PERISTIWA yang saya tuliskan ini baru diketahui di lingkungan terbatas.
Melibatkan pejabat publik, juga seorang tokoh (tepatnya ketua) organisasi
pemuda di KK, yang karena kebodohan dan ketakmampuan menahan diri, terpeleset
mengaborsi karir birokrasi, sosial, dan politik-kemasyarakatannya yang tengah
moncer.
Kisah yang saya yakin sebentar lagi bakal
jadi gegar di BMR ini bermula pada Selasa, 29 November 2016. Pejabat publik,
ASN yang menduduki kursi kabid di salah satu dinas teknis di KK, ini mengajak
seorang siswi PSG meninjau sebuah proyek di Moyag. Semestinya ini urusan biasa.

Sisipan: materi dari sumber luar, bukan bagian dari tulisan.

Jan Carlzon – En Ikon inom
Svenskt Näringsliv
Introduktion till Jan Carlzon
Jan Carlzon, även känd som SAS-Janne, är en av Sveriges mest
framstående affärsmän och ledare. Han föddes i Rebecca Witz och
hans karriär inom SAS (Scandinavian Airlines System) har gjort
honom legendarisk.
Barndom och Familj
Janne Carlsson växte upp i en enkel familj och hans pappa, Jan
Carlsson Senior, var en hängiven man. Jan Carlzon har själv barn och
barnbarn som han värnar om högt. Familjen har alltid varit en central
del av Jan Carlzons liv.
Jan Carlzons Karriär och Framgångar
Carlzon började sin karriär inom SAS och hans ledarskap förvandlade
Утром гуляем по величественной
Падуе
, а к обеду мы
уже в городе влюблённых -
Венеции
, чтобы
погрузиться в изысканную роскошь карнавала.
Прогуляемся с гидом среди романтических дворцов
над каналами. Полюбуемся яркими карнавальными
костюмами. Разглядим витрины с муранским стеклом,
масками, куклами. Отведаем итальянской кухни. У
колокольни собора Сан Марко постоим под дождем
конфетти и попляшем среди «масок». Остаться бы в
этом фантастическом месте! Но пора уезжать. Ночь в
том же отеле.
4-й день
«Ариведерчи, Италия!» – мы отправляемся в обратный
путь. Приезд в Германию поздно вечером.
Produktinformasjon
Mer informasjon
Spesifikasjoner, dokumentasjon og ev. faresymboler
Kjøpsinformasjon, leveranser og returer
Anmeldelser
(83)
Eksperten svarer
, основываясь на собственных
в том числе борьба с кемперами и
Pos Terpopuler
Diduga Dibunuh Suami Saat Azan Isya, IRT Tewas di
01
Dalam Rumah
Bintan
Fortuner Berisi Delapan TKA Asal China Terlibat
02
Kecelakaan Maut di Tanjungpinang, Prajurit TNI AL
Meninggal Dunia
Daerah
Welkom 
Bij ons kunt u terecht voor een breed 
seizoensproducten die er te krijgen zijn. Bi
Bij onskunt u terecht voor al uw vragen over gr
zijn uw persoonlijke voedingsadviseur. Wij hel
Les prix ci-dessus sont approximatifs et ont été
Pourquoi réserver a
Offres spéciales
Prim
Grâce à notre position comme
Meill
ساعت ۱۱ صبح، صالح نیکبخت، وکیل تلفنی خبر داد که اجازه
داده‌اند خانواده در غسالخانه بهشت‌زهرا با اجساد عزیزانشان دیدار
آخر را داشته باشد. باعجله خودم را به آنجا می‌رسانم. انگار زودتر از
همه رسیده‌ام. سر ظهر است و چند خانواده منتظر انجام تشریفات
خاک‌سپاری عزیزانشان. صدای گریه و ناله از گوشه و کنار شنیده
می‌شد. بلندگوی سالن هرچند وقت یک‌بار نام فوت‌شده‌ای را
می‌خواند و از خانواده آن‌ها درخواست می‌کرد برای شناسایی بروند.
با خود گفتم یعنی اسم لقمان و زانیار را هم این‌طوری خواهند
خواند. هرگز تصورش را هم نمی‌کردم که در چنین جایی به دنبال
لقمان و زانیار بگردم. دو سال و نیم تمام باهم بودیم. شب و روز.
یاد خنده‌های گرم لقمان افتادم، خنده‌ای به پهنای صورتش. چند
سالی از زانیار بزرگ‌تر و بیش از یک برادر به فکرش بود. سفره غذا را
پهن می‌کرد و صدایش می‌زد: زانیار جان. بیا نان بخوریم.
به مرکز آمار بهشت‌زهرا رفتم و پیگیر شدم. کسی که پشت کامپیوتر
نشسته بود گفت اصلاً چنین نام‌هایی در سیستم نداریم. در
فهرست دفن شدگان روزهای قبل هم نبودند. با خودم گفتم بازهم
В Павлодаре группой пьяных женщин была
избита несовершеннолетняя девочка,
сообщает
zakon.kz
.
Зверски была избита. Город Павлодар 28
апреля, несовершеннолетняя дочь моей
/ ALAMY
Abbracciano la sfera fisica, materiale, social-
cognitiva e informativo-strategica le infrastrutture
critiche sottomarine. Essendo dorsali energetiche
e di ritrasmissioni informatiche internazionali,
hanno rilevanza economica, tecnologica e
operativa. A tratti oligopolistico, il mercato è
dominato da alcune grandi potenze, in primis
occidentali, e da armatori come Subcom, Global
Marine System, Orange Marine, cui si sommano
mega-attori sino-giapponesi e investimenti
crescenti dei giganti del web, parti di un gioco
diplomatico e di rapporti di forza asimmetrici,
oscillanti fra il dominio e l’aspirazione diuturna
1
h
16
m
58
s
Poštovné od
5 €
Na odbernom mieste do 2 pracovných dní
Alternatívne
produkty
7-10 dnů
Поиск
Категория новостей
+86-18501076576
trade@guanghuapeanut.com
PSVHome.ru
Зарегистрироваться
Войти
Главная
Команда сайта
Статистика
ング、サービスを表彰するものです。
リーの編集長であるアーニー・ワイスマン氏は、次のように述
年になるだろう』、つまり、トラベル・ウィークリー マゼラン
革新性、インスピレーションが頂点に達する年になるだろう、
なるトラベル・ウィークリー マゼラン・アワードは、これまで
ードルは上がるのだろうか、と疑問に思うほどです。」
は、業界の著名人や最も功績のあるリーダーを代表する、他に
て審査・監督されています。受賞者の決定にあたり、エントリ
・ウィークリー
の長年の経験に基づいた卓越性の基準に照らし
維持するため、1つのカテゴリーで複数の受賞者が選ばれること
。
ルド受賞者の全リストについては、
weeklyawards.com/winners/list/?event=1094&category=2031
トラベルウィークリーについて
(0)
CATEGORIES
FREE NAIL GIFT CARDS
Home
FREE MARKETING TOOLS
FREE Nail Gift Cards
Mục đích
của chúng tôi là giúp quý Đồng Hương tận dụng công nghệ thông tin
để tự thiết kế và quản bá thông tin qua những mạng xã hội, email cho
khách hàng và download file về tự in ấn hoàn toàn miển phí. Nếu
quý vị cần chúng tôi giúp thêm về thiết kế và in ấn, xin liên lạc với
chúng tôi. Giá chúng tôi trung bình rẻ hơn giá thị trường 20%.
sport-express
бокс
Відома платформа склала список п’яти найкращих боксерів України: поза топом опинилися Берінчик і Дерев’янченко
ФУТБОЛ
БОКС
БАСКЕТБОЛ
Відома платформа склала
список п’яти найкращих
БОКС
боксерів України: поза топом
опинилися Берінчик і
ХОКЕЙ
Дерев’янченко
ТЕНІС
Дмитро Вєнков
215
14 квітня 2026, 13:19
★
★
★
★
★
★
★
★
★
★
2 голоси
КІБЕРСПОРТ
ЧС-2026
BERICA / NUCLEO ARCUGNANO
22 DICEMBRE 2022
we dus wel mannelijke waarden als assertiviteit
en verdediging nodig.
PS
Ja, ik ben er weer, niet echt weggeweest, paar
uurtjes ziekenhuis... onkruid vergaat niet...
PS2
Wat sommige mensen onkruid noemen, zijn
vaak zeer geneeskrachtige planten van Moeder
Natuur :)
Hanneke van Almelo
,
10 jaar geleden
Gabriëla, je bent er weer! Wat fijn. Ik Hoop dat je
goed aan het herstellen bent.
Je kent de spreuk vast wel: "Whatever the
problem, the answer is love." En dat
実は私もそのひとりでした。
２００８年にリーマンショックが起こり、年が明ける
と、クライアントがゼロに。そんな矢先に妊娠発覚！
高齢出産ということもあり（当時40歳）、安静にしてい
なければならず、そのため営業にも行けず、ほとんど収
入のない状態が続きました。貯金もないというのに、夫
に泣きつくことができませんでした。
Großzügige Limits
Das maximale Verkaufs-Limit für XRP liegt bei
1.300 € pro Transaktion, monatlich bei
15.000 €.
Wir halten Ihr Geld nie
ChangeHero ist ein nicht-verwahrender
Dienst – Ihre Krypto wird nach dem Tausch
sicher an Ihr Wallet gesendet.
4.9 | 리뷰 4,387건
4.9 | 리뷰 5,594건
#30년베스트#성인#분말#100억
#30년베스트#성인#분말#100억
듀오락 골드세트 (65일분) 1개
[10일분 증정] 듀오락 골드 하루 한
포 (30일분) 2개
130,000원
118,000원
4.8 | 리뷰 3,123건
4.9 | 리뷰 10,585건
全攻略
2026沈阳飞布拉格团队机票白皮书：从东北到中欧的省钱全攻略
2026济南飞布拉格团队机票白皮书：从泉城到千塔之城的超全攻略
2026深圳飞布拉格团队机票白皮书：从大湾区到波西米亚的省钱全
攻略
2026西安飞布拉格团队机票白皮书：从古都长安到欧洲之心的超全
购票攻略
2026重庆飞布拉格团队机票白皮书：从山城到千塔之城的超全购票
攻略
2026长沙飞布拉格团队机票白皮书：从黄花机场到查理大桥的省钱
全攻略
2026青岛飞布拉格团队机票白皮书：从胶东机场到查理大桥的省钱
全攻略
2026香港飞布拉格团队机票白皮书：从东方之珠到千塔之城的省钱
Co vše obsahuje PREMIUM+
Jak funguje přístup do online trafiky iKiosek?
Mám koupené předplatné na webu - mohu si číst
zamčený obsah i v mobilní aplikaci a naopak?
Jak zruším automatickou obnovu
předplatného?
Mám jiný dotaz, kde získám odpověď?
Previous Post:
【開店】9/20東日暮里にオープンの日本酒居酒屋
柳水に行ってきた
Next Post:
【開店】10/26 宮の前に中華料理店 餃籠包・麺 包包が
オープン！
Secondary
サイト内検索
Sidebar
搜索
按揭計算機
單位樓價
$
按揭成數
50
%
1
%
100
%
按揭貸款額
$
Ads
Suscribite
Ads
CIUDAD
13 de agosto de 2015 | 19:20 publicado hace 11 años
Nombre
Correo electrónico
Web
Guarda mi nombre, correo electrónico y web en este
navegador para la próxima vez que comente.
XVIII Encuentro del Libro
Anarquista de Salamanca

Kabid membimbing siswi yang praktek kerja, menunjukkan proyek terkait dengan
bidang ilmu yang dipelajari anak perempuan usia 16 tahun yang ''dititip'' di
dinasnya, adalah keniscayaan umum. Sekalipun dalam mobil yang digunakan hanya
ada Kabid dan siswi PSG itu.
Tapi, ceritanya mendadak menikung. Di
jalan, diiringi hujan yang mengguyur KK dan wilayah sekitar, Kabid melancar
aksi kreatif ala om-om senang. Entah dengan alasan apa, dia terus-menerus
menggengam tangan siswi PSG ini. Padahal mereka berdua ada di dalam mobil dan
siswi PSG itu sudah akil baliq untuk mampu mengurusi tangannya sendiri.
Bukan hanya itu, usai menengok proyek yang
ditinjau, Kabid meniupkan tawaran maut: mampir mengudap jagung dulu, kemudian
jalan-jalan berdua. Dengan tangan yang tetap menggenggam lengan, dia
menunjukkan gelagat dan manuver yang kian membuat ngeri anak perempuan ini.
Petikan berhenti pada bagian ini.